Exercise brief: Scan the records beneath this line for the line holding "framed print: present [919,220,1050,359]" and the line holding "jar: none [52,285,131,365]", then transcribe exactly those two and all lines between.

[Household object detections]
==========

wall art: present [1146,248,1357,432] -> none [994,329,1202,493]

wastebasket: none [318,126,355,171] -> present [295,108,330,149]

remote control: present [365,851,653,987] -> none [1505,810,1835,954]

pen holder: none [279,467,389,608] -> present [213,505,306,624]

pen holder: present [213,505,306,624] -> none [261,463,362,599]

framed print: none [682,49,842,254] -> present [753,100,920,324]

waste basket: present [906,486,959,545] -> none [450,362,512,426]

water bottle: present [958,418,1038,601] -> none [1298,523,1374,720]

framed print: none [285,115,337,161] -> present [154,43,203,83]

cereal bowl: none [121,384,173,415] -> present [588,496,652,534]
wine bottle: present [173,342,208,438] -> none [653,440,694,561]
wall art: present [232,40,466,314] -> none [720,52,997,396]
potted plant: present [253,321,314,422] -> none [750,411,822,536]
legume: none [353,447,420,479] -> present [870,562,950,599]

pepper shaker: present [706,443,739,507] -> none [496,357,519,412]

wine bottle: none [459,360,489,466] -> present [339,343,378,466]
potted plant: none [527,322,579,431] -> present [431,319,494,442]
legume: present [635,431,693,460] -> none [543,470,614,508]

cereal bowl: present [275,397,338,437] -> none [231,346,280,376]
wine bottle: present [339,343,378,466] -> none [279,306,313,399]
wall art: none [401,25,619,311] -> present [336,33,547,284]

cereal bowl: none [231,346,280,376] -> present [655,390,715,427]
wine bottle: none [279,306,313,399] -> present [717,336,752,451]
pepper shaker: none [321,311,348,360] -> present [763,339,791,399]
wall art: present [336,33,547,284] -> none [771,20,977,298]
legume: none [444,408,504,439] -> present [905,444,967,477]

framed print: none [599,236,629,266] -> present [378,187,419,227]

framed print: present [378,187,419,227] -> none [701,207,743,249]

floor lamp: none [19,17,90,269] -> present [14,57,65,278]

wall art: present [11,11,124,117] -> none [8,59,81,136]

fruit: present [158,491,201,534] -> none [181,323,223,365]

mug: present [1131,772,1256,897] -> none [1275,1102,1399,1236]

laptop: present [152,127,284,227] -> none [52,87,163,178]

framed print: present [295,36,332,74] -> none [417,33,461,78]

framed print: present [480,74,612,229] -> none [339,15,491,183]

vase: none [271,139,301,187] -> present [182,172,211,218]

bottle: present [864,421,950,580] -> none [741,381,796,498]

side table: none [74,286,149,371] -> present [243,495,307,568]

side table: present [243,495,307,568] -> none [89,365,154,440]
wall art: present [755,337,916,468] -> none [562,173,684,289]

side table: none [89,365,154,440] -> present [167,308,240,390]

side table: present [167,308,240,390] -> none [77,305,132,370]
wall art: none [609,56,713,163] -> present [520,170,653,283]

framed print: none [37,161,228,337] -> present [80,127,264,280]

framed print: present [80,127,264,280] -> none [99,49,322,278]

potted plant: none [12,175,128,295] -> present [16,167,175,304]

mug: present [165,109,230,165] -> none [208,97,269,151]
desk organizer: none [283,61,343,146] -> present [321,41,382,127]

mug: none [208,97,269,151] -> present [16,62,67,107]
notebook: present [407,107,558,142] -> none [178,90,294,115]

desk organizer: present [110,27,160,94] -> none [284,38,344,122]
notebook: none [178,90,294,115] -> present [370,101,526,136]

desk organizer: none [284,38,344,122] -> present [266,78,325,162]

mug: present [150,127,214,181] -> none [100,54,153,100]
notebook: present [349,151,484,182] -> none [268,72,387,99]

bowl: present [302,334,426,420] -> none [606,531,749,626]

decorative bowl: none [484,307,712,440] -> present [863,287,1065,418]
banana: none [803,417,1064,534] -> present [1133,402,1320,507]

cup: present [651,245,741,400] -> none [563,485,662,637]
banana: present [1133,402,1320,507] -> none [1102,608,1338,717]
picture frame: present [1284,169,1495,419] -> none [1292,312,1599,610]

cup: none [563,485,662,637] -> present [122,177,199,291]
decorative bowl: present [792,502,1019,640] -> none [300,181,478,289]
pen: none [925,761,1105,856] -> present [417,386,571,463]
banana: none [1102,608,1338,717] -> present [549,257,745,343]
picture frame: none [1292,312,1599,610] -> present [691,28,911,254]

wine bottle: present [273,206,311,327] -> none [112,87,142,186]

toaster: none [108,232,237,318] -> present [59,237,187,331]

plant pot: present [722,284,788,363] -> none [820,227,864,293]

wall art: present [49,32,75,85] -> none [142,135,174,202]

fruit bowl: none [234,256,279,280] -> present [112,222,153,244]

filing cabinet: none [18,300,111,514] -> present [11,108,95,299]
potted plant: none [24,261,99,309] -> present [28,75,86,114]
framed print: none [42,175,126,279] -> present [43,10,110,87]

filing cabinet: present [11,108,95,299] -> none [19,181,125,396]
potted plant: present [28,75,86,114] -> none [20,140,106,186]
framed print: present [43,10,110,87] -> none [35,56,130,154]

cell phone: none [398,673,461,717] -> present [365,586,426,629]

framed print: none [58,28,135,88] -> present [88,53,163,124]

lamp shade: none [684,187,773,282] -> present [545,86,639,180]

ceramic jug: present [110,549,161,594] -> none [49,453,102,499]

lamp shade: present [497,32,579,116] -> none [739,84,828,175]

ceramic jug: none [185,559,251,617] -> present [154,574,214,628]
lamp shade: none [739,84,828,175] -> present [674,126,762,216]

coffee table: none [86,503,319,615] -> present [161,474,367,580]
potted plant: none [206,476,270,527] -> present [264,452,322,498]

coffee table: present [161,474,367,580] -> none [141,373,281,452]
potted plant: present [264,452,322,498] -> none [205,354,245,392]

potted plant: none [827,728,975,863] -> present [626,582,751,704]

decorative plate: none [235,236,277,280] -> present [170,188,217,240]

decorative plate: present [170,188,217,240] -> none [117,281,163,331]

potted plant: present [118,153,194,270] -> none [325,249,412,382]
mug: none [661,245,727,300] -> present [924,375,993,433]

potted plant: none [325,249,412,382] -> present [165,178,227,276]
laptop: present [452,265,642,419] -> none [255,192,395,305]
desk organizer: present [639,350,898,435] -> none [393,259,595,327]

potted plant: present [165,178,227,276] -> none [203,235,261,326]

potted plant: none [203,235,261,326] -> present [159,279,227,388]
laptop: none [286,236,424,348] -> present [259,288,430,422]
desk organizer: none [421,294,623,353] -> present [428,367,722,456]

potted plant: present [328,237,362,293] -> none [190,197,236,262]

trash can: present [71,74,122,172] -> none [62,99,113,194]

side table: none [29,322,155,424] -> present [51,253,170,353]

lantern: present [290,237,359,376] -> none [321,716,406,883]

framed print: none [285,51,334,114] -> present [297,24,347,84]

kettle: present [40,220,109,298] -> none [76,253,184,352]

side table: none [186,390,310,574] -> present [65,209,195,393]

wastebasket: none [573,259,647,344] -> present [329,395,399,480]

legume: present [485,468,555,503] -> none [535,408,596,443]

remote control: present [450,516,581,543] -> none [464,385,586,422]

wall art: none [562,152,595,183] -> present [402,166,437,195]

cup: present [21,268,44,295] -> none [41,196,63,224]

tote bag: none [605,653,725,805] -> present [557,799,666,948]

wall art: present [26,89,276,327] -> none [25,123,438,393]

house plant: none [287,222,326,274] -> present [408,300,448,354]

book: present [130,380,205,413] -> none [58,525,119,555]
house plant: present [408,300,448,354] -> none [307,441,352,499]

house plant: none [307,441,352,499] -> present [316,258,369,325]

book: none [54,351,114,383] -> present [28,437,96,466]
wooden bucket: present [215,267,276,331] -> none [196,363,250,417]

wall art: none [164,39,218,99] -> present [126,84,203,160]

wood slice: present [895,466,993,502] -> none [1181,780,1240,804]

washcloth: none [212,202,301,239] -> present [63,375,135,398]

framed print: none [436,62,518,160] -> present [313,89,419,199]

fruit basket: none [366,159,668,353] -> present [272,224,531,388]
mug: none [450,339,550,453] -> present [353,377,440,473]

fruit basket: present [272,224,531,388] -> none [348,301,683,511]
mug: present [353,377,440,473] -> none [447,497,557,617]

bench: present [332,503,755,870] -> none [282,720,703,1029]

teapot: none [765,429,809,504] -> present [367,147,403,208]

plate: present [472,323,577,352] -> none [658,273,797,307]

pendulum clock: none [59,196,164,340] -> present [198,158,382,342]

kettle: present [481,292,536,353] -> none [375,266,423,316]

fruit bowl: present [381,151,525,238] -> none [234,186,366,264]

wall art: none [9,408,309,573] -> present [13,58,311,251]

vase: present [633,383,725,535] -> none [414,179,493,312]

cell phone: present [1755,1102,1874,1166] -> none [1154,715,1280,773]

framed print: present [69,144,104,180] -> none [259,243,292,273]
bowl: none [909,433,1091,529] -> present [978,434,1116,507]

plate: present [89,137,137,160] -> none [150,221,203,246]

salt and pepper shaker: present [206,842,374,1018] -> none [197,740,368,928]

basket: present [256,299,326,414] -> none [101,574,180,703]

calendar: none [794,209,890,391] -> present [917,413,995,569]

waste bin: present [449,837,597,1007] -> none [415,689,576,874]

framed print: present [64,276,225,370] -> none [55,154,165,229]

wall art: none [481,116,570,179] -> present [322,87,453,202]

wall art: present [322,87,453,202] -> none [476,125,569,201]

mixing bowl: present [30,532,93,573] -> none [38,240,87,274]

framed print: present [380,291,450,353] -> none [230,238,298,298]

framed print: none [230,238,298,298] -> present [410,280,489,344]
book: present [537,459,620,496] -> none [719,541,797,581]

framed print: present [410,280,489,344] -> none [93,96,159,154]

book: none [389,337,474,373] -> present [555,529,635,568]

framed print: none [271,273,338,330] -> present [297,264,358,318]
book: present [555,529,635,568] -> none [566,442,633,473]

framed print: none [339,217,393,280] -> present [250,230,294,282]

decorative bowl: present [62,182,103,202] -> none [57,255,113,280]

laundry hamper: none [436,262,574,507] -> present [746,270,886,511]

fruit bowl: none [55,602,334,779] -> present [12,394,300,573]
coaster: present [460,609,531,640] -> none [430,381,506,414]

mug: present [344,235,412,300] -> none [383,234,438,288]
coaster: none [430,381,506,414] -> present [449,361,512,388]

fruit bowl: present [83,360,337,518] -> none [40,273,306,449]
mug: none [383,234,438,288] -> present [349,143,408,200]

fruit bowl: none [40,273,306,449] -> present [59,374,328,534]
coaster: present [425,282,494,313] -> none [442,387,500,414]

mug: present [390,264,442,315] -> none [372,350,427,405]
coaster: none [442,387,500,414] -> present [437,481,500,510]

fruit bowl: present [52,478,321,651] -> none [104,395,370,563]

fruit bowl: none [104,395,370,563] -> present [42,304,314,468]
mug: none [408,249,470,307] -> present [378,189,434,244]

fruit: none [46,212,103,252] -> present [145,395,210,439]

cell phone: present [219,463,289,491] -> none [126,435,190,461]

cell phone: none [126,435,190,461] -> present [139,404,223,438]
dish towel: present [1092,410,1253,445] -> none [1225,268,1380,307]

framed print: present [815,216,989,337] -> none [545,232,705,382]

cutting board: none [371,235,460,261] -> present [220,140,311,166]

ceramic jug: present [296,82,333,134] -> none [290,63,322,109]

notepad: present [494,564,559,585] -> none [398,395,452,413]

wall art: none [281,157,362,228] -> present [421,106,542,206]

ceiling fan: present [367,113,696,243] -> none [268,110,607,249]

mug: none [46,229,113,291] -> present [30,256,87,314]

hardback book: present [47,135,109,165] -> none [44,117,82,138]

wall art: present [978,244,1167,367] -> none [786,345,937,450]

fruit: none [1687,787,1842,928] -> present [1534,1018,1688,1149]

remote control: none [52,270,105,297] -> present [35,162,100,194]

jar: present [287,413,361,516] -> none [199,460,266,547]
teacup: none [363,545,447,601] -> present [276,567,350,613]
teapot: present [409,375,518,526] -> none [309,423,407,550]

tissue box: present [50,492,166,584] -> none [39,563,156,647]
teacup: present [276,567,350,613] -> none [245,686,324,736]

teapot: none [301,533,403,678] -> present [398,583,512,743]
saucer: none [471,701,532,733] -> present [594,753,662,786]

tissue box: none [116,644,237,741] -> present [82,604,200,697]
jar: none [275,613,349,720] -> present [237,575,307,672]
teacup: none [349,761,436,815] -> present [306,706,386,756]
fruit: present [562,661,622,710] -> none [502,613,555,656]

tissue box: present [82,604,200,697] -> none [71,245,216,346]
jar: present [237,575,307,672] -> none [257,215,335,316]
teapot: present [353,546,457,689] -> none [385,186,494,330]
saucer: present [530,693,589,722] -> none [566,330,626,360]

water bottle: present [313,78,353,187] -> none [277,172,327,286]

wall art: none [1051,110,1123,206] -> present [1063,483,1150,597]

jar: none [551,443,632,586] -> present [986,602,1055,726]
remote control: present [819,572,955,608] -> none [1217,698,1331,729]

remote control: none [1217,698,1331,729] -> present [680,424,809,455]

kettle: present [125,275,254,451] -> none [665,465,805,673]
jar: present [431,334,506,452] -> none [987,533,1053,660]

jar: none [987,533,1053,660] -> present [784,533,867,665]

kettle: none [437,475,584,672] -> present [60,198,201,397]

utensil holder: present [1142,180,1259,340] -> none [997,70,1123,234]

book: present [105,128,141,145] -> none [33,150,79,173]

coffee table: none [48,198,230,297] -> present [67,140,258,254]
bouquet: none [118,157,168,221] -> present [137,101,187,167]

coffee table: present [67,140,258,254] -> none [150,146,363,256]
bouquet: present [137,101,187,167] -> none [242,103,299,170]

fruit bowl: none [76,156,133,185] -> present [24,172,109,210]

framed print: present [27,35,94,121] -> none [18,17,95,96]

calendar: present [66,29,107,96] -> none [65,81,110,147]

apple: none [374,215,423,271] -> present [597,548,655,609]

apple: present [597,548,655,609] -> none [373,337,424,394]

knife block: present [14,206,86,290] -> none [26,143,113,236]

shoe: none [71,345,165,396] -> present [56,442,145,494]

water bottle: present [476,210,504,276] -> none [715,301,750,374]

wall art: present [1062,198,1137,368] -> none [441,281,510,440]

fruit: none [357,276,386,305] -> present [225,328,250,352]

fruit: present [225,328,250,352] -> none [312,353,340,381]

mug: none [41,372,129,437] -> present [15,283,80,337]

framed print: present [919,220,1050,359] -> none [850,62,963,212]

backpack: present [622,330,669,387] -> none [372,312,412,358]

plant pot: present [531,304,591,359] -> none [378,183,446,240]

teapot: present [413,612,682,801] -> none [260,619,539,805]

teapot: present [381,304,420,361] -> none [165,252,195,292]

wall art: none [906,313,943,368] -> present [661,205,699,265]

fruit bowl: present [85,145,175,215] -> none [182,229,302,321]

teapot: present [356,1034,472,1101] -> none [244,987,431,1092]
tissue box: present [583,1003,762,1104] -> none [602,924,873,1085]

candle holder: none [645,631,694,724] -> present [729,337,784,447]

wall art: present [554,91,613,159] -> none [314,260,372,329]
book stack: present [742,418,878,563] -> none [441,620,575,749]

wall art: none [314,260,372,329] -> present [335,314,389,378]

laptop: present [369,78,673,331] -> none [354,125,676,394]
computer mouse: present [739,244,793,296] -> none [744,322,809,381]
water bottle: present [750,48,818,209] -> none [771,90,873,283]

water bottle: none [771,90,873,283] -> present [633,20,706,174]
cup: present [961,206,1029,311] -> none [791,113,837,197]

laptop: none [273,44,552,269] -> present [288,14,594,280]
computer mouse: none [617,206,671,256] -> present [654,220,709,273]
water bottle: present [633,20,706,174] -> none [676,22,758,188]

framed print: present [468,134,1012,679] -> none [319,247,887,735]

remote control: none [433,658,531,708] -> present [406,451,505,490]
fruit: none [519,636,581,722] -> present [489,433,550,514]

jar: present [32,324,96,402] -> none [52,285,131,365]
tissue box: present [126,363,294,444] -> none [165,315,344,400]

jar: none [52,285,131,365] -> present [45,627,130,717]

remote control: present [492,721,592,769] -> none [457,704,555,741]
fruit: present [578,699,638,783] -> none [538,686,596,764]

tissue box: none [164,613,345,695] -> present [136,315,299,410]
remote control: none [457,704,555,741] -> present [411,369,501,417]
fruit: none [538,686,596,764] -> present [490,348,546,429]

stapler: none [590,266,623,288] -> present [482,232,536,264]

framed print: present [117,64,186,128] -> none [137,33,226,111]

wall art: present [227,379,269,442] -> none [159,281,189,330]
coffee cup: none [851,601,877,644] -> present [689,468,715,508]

==========

Output of the task:
framed print: present [919,220,1050,359] -> none [850,62,963,212]

backpack: present [622,330,669,387] -> none [372,312,412,358]

plant pot: present [531,304,591,359] -> none [378,183,446,240]

teapot: present [413,612,682,801] -> none [260,619,539,805]

teapot: present [381,304,420,361] -> none [165,252,195,292]

wall art: none [906,313,943,368] -> present [661,205,699,265]

fruit bowl: present [85,145,175,215] -> none [182,229,302,321]

teapot: present [356,1034,472,1101] -> none [244,987,431,1092]
tissue box: present [583,1003,762,1104] -> none [602,924,873,1085]

candle holder: none [645,631,694,724] -> present [729,337,784,447]

wall art: present [554,91,613,159] -> none [314,260,372,329]
book stack: present [742,418,878,563] -> none [441,620,575,749]

wall art: none [314,260,372,329] -> present [335,314,389,378]

laptop: present [369,78,673,331] -> none [354,125,676,394]
computer mouse: present [739,244,793,296] -> none [744,322,809,381]
water bottle: present [750,48,818,209] -> none [771,90,873,283]

water bottle: none [771,90,873,283] -> present [633,20,706,174]
cup: present [961,206,1029,311] -> none [791,113,837,197]

laptop: none [273,44,552,269] -> present [288,14,594,280]
computer mouse: none [617,206,671,256] -> present [654,220,709,273]
water bottle: present [633,20,706,174] -> none [676,22,758,188]

framed print: present [468,134,1012,679] -> none [319,247,887,735]

remote control: none [433,658,531,708] -> present [406,451,505,490]
fruit: none [519,636,581,722] -> present [489,433,550,514]

jar: present [32,324,96,402] -> none [52,285,131,365]
tissue box: present [126,363,294,444] -> none [165,315,344,400]

jar: none [52,285,131,365] -> present [45,627,130,717]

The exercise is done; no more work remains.